The new infections are a set back to New Zealand, which lifted all social and economic restrictions except border controls last week, declaring it had no new or active cases of the coronavirus, one of the first countries in the world to return to pre-pandemic normality.
Earlier, Prime Minister Jacinda Ardern had warned that new cases may come up in the future as New Zealanders return home, and some others were allowed in under special conditions.
During a press conference, the director general of health said said that the two new cases were women aged in their 30s and 40s who visited a dying parent in Wellington.

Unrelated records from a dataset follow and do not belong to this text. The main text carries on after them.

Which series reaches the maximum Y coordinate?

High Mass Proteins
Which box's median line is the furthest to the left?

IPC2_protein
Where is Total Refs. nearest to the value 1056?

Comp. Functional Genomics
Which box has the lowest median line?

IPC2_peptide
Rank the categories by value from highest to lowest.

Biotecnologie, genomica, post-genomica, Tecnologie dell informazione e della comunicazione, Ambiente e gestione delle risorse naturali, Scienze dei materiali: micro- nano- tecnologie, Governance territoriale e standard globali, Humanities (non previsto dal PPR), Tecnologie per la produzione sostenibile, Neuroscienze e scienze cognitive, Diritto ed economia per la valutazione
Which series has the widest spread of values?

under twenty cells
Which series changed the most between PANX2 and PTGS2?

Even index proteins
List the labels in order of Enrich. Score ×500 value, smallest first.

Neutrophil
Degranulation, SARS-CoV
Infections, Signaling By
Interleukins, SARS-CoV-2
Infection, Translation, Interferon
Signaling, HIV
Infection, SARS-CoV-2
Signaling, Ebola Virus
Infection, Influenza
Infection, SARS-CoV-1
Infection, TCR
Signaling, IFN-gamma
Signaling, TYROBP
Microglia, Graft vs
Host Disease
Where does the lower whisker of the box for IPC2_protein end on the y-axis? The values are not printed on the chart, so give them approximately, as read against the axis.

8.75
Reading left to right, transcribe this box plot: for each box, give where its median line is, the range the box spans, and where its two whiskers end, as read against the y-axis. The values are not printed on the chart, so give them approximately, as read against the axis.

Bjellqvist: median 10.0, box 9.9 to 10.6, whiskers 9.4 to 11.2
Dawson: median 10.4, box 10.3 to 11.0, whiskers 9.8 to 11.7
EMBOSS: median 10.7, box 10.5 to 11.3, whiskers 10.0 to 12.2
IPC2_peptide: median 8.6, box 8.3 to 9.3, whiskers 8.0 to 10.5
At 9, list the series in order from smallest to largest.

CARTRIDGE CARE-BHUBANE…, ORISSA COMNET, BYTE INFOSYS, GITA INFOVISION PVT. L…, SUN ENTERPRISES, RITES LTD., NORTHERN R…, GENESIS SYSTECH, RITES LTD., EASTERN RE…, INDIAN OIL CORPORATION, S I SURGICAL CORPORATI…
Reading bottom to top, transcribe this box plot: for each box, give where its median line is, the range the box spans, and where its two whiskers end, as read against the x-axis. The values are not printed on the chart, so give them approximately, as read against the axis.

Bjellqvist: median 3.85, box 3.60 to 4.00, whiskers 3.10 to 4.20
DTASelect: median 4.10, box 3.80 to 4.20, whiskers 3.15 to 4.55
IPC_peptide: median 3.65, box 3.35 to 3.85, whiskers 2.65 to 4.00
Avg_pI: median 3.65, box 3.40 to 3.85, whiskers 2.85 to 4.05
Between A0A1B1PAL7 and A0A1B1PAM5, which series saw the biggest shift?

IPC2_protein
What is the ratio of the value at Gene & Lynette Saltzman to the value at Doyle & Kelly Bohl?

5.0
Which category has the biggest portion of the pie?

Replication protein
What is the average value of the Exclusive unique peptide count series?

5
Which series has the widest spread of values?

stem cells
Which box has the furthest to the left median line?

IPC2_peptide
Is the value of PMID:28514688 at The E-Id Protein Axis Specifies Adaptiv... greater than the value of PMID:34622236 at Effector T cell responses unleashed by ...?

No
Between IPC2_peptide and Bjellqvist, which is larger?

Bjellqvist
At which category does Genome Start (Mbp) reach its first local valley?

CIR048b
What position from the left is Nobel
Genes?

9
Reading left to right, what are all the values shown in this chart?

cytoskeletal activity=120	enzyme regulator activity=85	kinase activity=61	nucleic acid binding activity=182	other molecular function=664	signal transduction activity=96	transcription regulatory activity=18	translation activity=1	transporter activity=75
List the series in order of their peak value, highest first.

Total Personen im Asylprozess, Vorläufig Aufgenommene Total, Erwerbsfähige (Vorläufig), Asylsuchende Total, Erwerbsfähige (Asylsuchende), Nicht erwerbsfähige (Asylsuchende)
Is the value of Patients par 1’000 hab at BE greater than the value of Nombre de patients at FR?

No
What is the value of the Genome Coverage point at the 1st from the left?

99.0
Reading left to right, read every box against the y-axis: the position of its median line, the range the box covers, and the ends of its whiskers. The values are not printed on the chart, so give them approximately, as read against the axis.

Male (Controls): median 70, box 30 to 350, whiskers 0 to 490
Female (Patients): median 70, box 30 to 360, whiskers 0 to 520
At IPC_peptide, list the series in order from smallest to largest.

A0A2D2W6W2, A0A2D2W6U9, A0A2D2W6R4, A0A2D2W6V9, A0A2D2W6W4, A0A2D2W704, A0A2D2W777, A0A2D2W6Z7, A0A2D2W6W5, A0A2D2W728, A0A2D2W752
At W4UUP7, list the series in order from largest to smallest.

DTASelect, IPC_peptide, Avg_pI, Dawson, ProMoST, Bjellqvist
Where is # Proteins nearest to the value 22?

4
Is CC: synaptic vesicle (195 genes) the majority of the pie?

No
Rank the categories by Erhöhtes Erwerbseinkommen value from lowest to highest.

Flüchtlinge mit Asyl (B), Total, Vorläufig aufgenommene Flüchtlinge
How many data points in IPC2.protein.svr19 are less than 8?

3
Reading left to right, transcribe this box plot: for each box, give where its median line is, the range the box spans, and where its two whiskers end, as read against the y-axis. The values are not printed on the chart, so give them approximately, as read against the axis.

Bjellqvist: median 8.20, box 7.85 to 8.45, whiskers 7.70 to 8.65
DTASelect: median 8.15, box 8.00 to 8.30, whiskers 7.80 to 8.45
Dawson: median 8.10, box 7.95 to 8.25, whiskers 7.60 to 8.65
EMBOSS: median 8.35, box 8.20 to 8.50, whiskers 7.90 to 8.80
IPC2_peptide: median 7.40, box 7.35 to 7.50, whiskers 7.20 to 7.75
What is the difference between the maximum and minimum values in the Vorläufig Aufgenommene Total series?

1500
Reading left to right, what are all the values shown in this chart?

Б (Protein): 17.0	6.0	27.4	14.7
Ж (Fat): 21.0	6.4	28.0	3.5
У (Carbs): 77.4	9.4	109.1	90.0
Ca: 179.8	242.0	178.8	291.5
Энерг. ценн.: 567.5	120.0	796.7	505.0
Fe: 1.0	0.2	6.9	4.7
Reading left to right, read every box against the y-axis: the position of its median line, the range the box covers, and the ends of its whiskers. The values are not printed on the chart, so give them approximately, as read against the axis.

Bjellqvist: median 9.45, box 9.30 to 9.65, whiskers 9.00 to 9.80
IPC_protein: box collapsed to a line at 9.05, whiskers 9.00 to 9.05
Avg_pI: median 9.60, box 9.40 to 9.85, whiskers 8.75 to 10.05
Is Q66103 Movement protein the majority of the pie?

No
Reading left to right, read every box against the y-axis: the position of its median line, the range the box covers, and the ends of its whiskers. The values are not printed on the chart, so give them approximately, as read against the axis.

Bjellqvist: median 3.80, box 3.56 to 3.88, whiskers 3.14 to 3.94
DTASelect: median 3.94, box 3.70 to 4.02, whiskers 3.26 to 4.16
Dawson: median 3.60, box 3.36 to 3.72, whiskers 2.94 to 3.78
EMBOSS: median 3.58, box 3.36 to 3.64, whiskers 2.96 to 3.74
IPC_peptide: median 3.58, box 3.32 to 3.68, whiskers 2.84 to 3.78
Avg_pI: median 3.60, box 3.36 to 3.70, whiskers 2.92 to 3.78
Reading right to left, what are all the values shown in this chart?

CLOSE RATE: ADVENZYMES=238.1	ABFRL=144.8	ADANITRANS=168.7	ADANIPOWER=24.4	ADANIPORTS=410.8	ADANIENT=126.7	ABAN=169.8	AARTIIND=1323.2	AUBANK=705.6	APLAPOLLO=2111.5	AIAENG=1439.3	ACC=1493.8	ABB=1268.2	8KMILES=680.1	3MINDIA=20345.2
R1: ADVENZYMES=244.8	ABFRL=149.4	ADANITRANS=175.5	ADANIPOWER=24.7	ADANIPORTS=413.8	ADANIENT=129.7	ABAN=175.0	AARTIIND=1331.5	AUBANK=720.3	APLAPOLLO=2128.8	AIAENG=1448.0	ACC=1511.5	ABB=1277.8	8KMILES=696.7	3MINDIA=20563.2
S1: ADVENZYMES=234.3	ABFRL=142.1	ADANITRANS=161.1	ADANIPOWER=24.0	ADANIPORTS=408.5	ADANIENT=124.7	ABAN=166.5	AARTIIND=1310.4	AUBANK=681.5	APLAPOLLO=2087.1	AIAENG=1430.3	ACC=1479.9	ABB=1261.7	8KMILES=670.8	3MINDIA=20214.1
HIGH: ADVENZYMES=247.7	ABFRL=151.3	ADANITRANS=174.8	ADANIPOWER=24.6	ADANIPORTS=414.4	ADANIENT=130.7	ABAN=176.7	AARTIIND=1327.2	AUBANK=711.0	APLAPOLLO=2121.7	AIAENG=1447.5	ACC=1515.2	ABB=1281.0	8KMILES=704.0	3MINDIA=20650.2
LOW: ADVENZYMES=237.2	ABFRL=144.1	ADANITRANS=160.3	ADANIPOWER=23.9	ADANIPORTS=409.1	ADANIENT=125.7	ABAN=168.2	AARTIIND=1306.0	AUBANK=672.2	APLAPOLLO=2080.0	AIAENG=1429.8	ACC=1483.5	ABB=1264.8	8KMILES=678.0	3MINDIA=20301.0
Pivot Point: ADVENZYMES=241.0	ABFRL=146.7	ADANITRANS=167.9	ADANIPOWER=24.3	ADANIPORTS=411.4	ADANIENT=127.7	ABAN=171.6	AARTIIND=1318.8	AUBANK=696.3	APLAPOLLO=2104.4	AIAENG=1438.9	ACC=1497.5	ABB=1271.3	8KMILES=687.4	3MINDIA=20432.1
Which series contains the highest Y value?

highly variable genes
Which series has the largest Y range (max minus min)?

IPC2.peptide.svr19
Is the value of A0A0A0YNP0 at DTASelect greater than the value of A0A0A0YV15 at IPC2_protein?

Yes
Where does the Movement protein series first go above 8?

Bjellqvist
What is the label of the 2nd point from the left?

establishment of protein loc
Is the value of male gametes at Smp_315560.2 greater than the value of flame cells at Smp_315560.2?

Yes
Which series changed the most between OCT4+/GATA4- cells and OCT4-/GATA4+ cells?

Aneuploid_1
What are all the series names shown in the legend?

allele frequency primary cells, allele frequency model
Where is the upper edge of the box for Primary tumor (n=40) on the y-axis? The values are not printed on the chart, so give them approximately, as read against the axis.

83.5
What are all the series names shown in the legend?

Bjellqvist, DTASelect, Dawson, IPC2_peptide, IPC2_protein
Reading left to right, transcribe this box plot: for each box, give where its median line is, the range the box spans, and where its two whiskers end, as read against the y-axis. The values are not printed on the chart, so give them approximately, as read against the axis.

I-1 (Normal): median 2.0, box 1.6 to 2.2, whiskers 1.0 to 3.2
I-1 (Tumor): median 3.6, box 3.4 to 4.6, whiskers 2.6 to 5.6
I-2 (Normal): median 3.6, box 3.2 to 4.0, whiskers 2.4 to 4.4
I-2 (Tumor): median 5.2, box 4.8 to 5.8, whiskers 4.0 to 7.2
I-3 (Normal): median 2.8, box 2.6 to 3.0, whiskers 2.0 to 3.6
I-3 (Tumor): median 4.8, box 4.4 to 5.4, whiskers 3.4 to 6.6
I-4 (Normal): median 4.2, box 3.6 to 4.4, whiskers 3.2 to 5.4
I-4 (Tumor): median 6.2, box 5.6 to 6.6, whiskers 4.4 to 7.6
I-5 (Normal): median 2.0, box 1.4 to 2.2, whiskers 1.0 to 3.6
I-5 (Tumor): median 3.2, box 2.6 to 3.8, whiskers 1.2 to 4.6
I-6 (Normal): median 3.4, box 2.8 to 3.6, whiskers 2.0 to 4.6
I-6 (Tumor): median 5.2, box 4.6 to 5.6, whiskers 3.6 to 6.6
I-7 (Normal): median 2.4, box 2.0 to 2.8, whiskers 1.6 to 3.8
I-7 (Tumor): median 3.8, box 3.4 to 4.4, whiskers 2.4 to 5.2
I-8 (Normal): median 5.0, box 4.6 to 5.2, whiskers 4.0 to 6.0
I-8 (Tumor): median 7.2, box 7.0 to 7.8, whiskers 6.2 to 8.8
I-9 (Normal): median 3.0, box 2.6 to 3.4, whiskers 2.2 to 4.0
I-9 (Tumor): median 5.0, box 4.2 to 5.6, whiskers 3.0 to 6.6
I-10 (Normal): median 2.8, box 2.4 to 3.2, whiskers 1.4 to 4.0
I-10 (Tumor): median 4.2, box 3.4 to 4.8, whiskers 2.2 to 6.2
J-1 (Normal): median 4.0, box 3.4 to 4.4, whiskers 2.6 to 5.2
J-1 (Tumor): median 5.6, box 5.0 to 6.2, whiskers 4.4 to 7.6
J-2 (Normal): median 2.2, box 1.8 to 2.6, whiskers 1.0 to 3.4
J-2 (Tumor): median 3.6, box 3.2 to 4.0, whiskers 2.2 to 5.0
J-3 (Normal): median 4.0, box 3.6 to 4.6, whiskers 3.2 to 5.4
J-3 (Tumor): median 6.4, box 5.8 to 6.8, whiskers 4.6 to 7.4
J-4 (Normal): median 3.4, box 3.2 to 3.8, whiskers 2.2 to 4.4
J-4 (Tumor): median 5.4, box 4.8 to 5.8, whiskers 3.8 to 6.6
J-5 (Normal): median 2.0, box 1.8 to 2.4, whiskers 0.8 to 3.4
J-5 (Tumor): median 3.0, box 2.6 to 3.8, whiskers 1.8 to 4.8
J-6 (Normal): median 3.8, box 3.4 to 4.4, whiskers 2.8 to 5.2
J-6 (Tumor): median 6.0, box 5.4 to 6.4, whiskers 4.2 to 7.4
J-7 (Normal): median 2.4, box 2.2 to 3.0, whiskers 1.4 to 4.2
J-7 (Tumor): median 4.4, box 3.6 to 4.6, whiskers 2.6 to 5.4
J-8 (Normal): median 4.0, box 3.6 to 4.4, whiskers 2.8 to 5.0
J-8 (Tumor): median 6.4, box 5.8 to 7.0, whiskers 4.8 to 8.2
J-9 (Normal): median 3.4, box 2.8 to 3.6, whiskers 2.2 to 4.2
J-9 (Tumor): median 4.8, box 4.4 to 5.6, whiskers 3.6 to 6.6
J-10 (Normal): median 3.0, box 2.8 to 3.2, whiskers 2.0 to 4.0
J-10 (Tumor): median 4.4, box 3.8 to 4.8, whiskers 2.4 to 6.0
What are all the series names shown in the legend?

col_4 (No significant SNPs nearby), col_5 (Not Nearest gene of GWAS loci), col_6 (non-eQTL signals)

Both women arrived in New Zealand on June 7 from the UK, via Doha and Brisbane and were in an isolation facility in Auckland. They were given special permission to leave the facility to visit the dying parent in Wellington. Both are self isolating now, Ashley Bloomfield said.
This takes the total number of cases recorded in the country to 1,506 cases, deaths from the disease remain at 22.
On June 8, New Zealand lifted all domestic coronavirus restrictions after its final COVID-19 patient was given the all clear.
Earlier, Ardern had said that the sacrifices made by New Zealanders, including a drastic seven-week lockdown that helped curb infection rates, had been rewarded now that there were no active cases in the country.
The Prime Minister said modelling showed the economy would operate at just 3.8 percent below normal at Level 1, compared with a 37 percent impairment at Level 4 lockdown.